Eco (1999) se hace una pregunta muy pertinente: «¿no podemos desanclar el fenómeno de la semiosis de la idea de signo?» (p. 147), una pregunta esencial donde las haya. Su respuesta tiende a ser negativa y, para fundamentarla se refiere al concepto de índice:

Es cierto que cuando se dice que el humo es el signo del fuego, aquel humo que se detecta no es aún un signo; aunque aceptemos la perspectiva estoica, el humo se convierte en signo del fuego no en el momento en que uno lo percibe, sino en el momento en que uno decide que vale por alguna otra cosa, y para pasar a este momento se ha de salir de la inmediatez de la percepción y traducir nuestra experiencia en términos proposicionales haciendo que sea el antecedente de una inferencia semiótica (p. 147).
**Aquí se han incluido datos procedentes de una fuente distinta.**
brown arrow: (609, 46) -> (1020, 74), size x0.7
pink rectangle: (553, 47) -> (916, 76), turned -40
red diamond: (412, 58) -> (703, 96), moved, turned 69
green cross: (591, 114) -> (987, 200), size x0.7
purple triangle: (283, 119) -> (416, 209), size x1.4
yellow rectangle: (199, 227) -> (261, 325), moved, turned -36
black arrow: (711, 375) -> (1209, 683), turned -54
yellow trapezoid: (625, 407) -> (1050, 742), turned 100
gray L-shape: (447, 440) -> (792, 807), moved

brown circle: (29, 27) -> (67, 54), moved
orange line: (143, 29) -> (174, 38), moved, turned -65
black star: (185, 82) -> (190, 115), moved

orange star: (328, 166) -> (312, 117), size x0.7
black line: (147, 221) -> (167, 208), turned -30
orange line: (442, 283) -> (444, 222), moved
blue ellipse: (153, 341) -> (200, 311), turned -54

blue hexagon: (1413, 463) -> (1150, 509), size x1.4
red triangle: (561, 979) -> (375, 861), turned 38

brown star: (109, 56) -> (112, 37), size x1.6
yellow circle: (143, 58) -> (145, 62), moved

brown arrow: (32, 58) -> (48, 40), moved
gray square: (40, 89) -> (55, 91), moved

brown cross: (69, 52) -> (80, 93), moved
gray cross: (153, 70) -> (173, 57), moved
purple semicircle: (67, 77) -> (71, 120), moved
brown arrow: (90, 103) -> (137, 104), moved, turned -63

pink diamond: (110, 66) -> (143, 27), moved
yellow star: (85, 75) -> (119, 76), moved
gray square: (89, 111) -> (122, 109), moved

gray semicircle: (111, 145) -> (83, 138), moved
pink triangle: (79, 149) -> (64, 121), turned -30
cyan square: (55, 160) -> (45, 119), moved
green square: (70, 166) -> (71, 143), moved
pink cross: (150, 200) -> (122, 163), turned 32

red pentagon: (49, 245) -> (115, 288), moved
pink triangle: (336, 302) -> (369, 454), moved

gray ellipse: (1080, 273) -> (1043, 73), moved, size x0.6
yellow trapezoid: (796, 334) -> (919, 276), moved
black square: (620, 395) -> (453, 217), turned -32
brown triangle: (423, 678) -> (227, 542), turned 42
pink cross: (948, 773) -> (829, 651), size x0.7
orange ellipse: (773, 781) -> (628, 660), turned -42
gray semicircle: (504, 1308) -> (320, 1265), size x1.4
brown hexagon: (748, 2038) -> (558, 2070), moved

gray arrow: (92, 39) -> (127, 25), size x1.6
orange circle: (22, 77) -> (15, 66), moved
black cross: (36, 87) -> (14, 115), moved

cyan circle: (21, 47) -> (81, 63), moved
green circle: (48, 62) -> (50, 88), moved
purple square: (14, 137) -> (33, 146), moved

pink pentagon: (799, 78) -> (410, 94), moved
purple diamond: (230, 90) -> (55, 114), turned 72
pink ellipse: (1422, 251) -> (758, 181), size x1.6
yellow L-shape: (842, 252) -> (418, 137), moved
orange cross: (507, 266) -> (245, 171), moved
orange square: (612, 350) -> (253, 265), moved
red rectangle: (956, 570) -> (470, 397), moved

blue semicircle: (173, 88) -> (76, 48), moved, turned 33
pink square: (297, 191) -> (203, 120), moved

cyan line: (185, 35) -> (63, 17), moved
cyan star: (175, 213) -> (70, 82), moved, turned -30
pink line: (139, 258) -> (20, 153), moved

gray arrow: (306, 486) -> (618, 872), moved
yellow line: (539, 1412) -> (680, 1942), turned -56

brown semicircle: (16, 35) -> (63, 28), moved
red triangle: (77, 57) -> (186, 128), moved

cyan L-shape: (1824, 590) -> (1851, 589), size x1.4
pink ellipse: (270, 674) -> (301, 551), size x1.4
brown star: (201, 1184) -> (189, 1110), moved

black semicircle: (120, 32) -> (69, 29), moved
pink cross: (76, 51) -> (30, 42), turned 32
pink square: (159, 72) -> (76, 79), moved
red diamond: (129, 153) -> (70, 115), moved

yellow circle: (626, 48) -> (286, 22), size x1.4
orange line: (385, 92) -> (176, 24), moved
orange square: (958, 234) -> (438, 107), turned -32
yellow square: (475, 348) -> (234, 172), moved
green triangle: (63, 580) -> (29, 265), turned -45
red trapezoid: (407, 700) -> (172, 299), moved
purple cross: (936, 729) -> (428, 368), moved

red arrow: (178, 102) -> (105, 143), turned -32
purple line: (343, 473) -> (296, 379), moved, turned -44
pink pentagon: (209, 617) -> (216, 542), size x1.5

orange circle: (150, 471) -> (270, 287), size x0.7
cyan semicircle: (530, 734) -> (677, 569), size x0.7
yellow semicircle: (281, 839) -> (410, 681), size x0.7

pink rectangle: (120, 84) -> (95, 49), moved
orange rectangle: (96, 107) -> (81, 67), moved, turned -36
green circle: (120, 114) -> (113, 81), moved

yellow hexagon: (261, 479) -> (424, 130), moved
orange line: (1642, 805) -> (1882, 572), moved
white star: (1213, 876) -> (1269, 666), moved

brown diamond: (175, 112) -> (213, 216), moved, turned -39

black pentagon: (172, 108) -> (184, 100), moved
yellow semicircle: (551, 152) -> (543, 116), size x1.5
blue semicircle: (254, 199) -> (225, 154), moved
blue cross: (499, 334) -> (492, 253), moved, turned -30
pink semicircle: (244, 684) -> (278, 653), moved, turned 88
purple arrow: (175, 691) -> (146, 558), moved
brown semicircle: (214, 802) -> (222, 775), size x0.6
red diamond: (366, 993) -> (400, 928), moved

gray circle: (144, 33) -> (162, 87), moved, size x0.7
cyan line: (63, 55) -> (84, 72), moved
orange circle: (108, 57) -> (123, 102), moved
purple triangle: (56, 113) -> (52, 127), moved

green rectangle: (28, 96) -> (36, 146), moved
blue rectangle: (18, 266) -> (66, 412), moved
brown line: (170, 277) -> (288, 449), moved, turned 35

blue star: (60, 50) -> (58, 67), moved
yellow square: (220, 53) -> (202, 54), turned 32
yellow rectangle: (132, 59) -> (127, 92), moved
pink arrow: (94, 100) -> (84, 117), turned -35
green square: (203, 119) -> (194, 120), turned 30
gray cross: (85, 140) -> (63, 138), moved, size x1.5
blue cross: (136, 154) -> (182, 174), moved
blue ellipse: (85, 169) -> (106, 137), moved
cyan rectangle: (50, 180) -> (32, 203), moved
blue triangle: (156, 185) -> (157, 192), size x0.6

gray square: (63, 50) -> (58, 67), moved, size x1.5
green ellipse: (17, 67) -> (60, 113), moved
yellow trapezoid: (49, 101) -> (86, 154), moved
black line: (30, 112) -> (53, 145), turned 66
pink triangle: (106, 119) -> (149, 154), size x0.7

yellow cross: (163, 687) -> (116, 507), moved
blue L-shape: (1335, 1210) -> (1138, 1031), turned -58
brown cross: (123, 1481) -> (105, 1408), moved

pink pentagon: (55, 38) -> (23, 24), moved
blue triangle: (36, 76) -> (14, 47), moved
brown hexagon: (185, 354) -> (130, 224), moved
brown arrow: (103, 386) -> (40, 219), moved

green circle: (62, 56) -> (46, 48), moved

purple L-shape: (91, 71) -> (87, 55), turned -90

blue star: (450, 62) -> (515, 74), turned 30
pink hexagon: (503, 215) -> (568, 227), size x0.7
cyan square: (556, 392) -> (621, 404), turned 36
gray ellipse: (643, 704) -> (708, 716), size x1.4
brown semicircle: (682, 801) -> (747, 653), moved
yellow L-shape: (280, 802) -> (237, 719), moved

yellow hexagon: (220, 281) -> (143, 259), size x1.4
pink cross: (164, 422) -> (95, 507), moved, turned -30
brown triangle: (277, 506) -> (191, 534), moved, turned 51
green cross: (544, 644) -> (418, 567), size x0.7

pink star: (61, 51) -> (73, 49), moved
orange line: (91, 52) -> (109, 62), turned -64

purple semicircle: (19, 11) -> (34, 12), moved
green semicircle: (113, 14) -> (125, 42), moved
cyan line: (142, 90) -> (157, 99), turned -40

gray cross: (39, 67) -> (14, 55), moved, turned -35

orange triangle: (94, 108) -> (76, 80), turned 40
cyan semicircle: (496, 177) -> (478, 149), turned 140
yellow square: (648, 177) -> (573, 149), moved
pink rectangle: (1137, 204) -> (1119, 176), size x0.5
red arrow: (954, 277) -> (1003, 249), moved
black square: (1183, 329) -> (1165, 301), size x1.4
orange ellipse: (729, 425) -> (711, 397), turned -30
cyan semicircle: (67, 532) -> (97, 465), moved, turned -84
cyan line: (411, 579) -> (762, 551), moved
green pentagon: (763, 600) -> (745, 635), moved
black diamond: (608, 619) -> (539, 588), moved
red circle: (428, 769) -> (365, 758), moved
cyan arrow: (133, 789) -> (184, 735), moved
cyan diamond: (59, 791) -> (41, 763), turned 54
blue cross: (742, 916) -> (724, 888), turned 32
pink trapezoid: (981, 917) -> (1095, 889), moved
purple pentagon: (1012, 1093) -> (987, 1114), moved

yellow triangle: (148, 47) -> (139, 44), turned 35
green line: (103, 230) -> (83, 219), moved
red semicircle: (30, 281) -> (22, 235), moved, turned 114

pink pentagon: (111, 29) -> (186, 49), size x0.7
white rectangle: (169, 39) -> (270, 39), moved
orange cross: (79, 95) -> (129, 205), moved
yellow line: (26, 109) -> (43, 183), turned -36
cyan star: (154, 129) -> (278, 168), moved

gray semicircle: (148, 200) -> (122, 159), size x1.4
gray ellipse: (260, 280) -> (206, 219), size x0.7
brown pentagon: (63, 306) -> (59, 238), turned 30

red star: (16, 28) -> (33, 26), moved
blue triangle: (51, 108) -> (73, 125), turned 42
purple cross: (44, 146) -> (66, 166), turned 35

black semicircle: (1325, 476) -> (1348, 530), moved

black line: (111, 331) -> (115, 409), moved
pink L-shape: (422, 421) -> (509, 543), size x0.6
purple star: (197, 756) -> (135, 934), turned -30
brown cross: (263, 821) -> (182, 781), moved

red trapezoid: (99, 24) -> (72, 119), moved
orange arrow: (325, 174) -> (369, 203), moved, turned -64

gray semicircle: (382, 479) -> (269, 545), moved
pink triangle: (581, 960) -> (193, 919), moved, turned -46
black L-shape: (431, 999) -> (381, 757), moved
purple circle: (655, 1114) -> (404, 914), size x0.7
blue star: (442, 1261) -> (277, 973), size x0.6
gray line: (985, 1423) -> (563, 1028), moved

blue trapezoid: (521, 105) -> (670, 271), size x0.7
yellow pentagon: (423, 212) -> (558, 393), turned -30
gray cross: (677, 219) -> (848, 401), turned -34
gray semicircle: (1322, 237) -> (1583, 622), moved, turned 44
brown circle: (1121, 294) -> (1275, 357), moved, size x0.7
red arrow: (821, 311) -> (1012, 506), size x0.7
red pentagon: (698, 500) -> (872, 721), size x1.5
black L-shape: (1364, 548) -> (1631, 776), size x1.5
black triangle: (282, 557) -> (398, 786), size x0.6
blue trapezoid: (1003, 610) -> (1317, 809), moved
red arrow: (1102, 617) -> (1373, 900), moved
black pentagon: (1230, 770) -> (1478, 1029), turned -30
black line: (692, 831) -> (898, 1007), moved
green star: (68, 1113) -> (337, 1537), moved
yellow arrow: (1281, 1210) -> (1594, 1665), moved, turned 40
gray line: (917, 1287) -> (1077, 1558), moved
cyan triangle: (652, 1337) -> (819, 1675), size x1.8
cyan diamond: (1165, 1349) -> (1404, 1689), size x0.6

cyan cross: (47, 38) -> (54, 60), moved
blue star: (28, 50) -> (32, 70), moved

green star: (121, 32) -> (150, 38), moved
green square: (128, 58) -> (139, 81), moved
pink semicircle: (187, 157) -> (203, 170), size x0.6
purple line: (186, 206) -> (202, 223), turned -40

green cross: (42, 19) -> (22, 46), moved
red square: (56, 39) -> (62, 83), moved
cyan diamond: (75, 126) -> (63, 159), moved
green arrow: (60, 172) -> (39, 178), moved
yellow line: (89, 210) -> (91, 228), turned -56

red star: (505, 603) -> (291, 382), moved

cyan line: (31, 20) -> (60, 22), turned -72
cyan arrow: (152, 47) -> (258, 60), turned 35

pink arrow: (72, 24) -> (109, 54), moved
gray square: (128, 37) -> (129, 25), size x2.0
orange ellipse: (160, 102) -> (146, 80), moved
Más allá del escolasticismo de Eco para unificar percepción y signo, tanto si mi experiencia me indica que cuando hay humo hay fuego, como si no, el humo tiene una virtud en sí mismo. Es, por supuesto, un índice por lo que dice Eco, porque mi experiencia me permite conectarlo con el fuego, pero ello no me saca de la percepción, ni de la inmediata ni de la subsiguiente: por ejemplo, si es que quiero seguir percibiendo el humo para saber de ‘dónde’ viene el fuego. ¿Es este ‘dónde’ una cualidad del signo en cuanto a índice del fuego que está en otra parte, o una cualidad del humo que, surgiendo de un lugar de la geografía que lo rodea y que forma parte de su visualidad, me permite comprender algo fundamental del mismo? El problema no es que le llamemos percepción o semiosis a estas acciones, sino que consideremos que los objetos en sí mismos no son válidos, que no son más que representantes de algo que, en principio, es ajeno a ellos. De esta forma, solo se contempla una porción muy limitada del significante, aquella que sirve de puente hacia el significado, o aquella que conecta el índice con el referente, mientras que se ignoran otras perspectivas que puede modificar la comprensión del significado o el referente.